New Passive House Classes presented at conference in Vancouver

Criteria combining energy efficiency and renewables take immediate effect

(Press Release, Passive House Institute, 7 October 2015)

Darmstadt, Germany. Clearly-defined criteria for combining the international Passive House Standard with renewable energy sources are now applicable: the Passive House Institute’s new guidelines for building evaluation have come into effect with the introduction of a new version of the planning tool PHPP at the NAPHN15 Conference in Vancouver. Not only is certification according to the Passive House Classes Plus and Premium now possible worldwide, but the EnerPHit criteria for retrofits are also now applicable in all climates. How the different building classes can be achieved and what advantages these provide for owners and investors will also be shown at conferences across Europe in the coming weeks.

In many climate zones, renewable energy is mostly generated in the summer, but the greatest demand usually exists in the winter. At the same time, seasonal storage of surplus energy is associated with high losses. “Accounting the production and consumption of energy in the context of a ‘net annual balance’ therefore does not conform with reality,” says Dr Wolfgang Feist, Director of the Passive House Institute. “By contrast, in a Passive House, the energy demand is so low that sustainable energy generated on-site suffices for winter even including these storage losses”.

Since the launch of the English version of the PHPP 9 at the Conference in Vancouver, the Passive House Plus and Passive House Premium Classes are effective in addition to the established Passive House Classic. Energy generation is taken into account here according to clearly-defined criteria; the suitability of the building systems for a future energy supply based purely on renewable energy is also considered. The primary energy factors for fossil fuels are no longer relevant because all buildings have a long life-cycle and thus shouldn’t be optimised based on the framework conditions of the present time. Instead, the regional availability of Primary Energy Renewable (PER) is used for the calculation. The storage losses resulting from the fluctuations in availability of renewable energy are taken into account accordingly.

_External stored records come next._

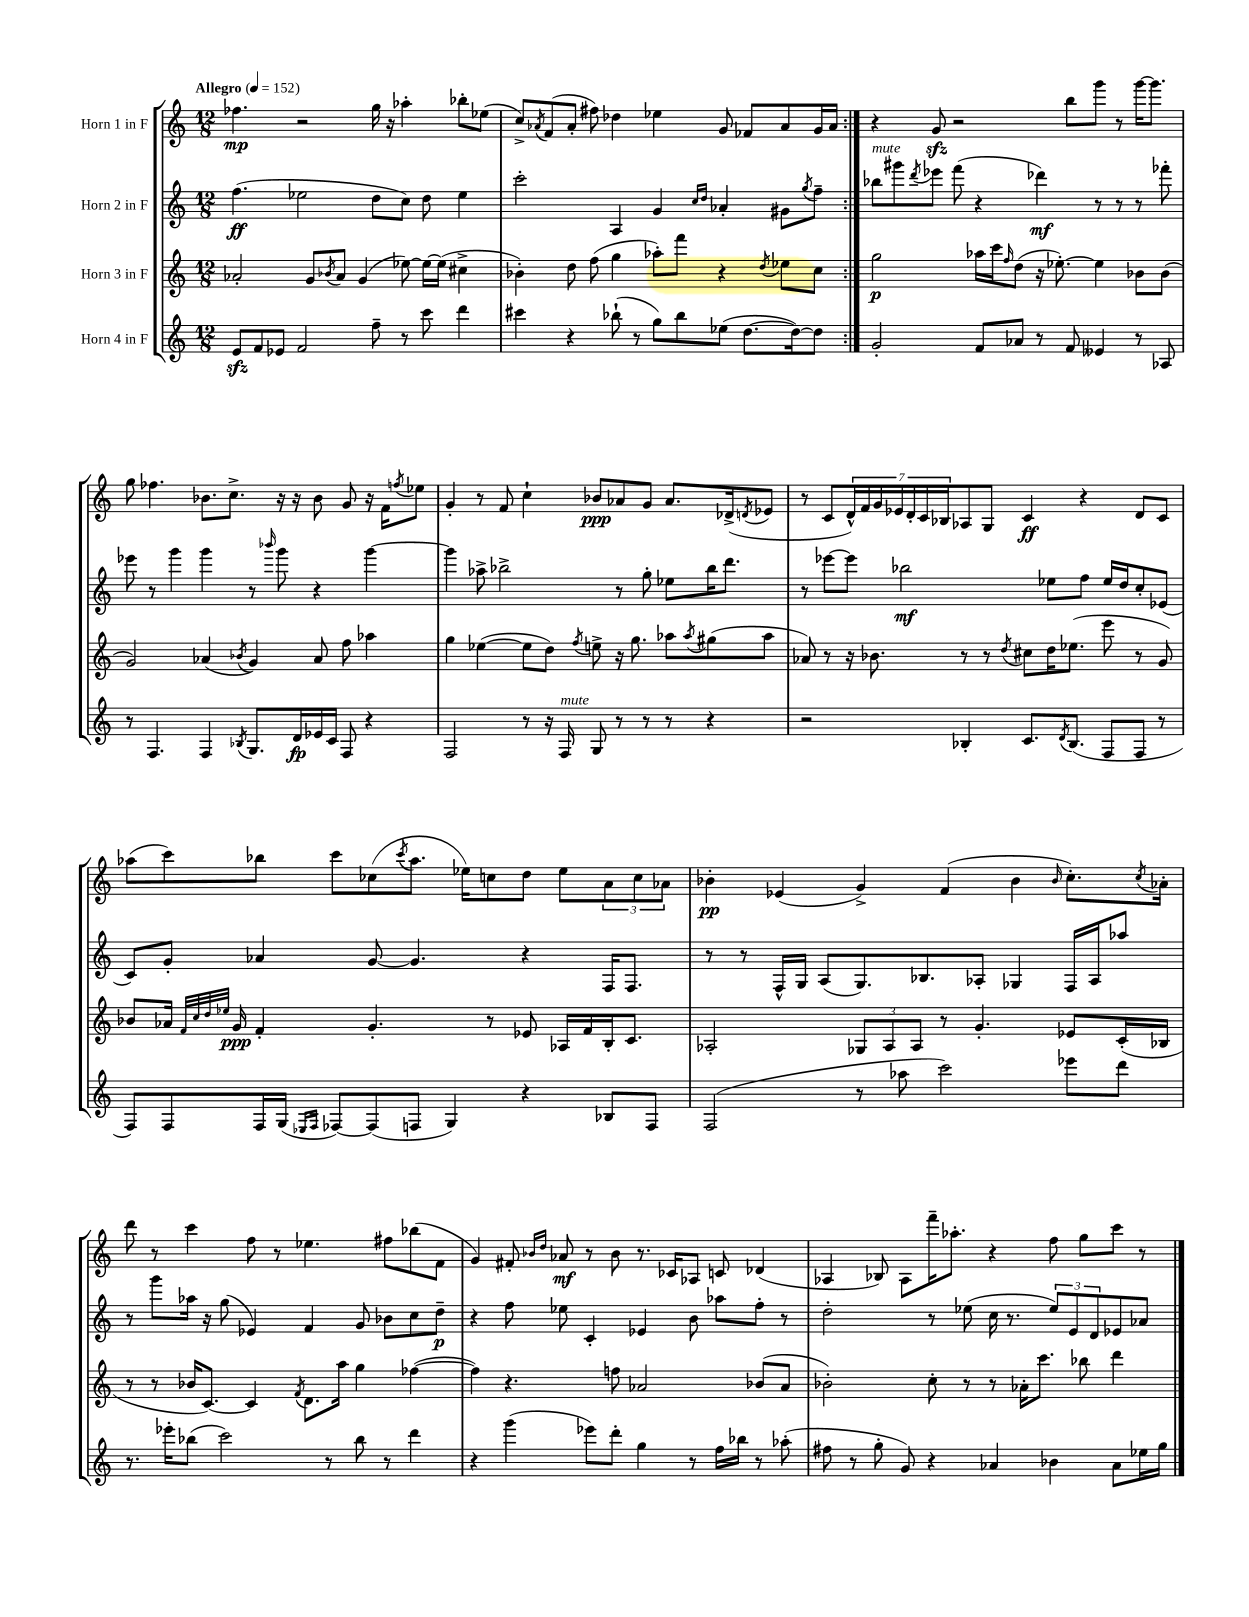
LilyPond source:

<<
\new StaffGroup <<
\new Staff = "s0" \with { instrumentName = "Horn 1 in F" } {
    \clef treble \key c \major \numericTimeSignature \time 12/8 \tempo "Allegro" 4 = 152
    \repeat volta 2 { fes''4.\mp r2 g''16 r16 aes''4-. bes''8-. ees''8( |
    c''8->) \acciaccatura { aes'8 } f'8( aes'8-. fis''8) des''4 ees''4 g'8 fes'8 aes'8 g'16 aes'16 | }
    r4 g'8\sfz r2 b''8 g'''8 r8 g'''16~ g'''8. |
    g''8 fes''4. bes'8. c''8.-> r16 r16 bes'8 g'8 r16 f'16 \acciaccatura { f''8 } ees''8 |
    g'4-. r8 f'8 c''4-! bes'8\ppp aes'8 g'8 aes'8. des'16->( \acciaccatura { d'8 } ees'8 |
    r8 c'8 \tuplet 7/4 { d'16-^) f'16 g'16 ees'16 d'16-. c'16 bes16 } aes8 g8 c'4\ff r4 d'8 c'8 |
    aes''8( c'''8) bes''8 c'''8 ces''8( \acciaccatura { c'''8 } aes''8. ees''16) c''8 d''8 ees''8 \tuplet 3/2 { a'8 c''8 aes'8 } |
    bes'4-.\pp ees'4( g'4->) f'4( bes'4 \grace { bes'16 } c''8.-.) \acciaccatura { c''8 } aes'16-. |
    d'''8 r8 c'''4 f''8 r8 ees''4. fis''8 bes''8( f'8 |
    g'4) fis'8-. \grace { bes'16 d''16 } aes'8\mf r8 bes'8 r8. ces'16 aes8 c'8 des'4( |
    aes4 bes8) aes8 f'''16-- aes''8.-. r4 f''8 g''8 c'''8 r8 \bar "|." |
}
\new Staff = "s1" \with { instrumentName = "Horn 2 in F" } {
    \clef treble \key c \major \numericTimeSignature \time 12/8
    \repeat volta 2 { f''4.\ff( ees''2 d''8 c''8) d''8 ees''4 |
    c'''2-. a4 g'4 \grace { c''16 d''16 } aes'4-. gis'8 \acciaccatura { g''8 } f''8-- | }
    bes''8^\markup { \italic "mute" } gis'''8 \acciaccatura { d'''8 } ees'''8 f'''8( r4 des'''4\mf) r8 r8 r8 fes'''8-. |
    ees'''8 r8 g'''4 g'''4 r8 \grace { bes'''16 } g'''8 r4 g'''4~ |
    g'''4 aes''8-> bes''2-> r8 g''8-. ees''8 bes''16 d'''8. |
    r8 ees'''8~ ees'''8 bes''2\mf ees''8 f''8 ees''16 d''16 c''8-. ees'8( |
    c'8) g'8-. aes'4 g'8~ g'4. r4 f16 f8. |
    r8 r8 f16-^ g16 a8( g8.) bes8. aes8-. ges4 f16 aes16 aes''8 |
    r8 g'''8 aes''16 r16 g''8( ees'4) f'4 g'8 bes'8 c''8 d''8--\p |
    r4 f''8 ees''8 c'4-. ees'4 b'8 aes''8 f''8-. r8 |
    d''2-. r8 ees''8( c''16 r8. \tuplet 3/2 { ees''8) e'8 d'8 } ees'8 aes'8 \bar "|." |
}
\new Staff = "s2" \with { instrumentName = "Horn 3 in F" } {
    \clef treble \key c \major \numericTimeSignature \time 12/8
    \repeat volta 2 { aes'2-. g'8 \acciaccatura { bes'8 } aes'8 g'4( ees''8~) ees''16~ ees''16( cis''4-> |
    bes'4-.) d''8 f''8( g''4 aes''8-.) f'''8 r4 \acciaccatura { d''8 } ees''8 c''8 | }
    g''2\p aes''16 c'''16 \grace { f''16 } d''8( r16 ees''8.~-.) ees''4 bes'8 bes'8( |
    g'2) aes'4( \acciaccatura { bes'8 } g'4) aes'8 f''8 aes''4 |
    g''4 ees''4~( ees''8 d''8) \acciaccatura { f''8 } e''8-> r16 g''8. aes''8 \acciaccatura { aes''8 } gis''8( aes''8 |
    aes'8) r8 r16 bes'8. r8 r8 \acciaccatura { d''8 } cis''8 d''16 ees''8.( e'''8 r8 g'8) |
    bes'8 aes'16 \grace { f'32 c''32 d''32 ees''32 } g'16\ppp f'4-. g'4.-. r8 ees'8 aes16 f'16 b16-. c'8. |
    aes2-. \tuplet 3/2 { ges8 aes8 aes8 } r8 g'4.-. ees'8 c'16-.( bes16 |
    r8 r8 bes'16 c'8.~) c'4 \acciaccatura { f'8 } d'8. a''16 g''4 fes''4~( |
    fes''4) r4. f''8 aes'2 bes'8( aes'8 |
    bes'2-.) c''8-. r8 r8 aes'16-. c'''8. bes''8 d'''4 \bar "|." |
}
\new Staff = "s3" \with { instrumentName = "Horn 4 in F" } {
    \clef treble \key c \major \numericTimeSignature \time 12/8
    \repeat volta 2 { e'8\sfz f'8 ees'8 f'2 f''8-- r8 c'''8 d'''4 |
    cis'''4 r4 bes''8-!( r8 g''8) bes''8 ees''8( d''8.~ d''16~) d''8 | }
    g'2-. f'8 aes'8 r8 f'8 eeses'4 r8 aes8 |
    r8 f4. f4 \acciaccatura { bes8 } g8. d'16\fp ees'16 c'16 f8 r4 |
    f2 r8 r16 f16^\markup { \italic "mute" } g8 r8 r8 r8 r4 |
    r2 bes4-. c'8. \acciaccatura { d'8 } bes8.( f8 f8 r8 |
    f8) f8 f16 g16( \grace { ees16 f16 } fes8~) fes8( f8 g4) r4 bes8 f8 |
    f2( r8 aes''8 c'''2) ees'''8 d'''8 |
    r8. ees'''16-. bes''8( c'''2) r8 bes''8 r8 d'''4 |
    r4 g'''4( ees'''8) d'''8-. g''4 r8 f''16 bes''16 r8 aes''8-.( |
    fis''8 r8 g''8-. g'8) r4 aes'4 bes'4 aes'8 ees''16 g''16 \bar "|." |
}
>>
>>
\layout { \context { \Score \remove "Bar_number_engraver" } }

The heating demand of a Passive House may not exceed 15 kWh/(m²a); this applies for all three certification classes. For a Passive House Classic, the limit value for the PER demand is 60 kWh/(m²a). A Passive House Plus must not use more than 45 kWh/(m²a) of renewable energy. In addition, it must generate at least 60 kWh/(m²a) energy based on the projected building footprint. For a Passive House Premium building the energy demand is limited to 30 kWh/(m²a) and at least 120 kWh/(m²a) of energy must be generated.

For more than 20 years, the Passive House criteria have constituted guidelines for excellent energy efficiency, cost-effectiveness and living comfort. In line with the experiences gained, these have been carefully adapted and augmented through the course of time, albeit without any change to the basic principles. “Based on extensive scientific preliminary analyses, the criteria have now been determined so that they can be applied without any restrictions in all climates worldwide,” says Zeno Bastian, who is in charge of the building certification at the international Passive House Institute.

Energy-relevant building planning and proof of compliance with these criteria will take place as usual with the PHPP (Passive House Planning Package). After the NAPHN Conference on 1 – 2 October, the Passive House Classes, the PER system and other new features of this planning tool will be presented at a range of conferences in Europe, including events in the UK (19 – 21 October) and Passive House conferences in Spain (26 – 27 November) and Portugal (27 – 28 November). In recent months, a German version of the PHPP 9 has already been successfully used in practice and the first Passive House Plus buildings in Germany and Austria have already been certified. The first North American building certified in accordance with the PER system is a six-unit condominium in the Canadian city of Victoria. The certificate was presented to the builder, Mark Bernhardt, at the Vancouver conference.

Over a third of the energy used in industrialised countries is used for running buildings, most of this goes towards heating. With the Passive House Standard, it is possible to reduce this consumption by up to 90 percent, and the remaining demand can be met sustainably through renewable energy sources. The Passive House Standard is thus not only an ideal solution for climate protection but is also an especially attractive investment opportunity for all building owners. A more detailed description of the new Passive House Classes and the evaluation of sustainability according to PER factors can be found on the internet platform Passipedia.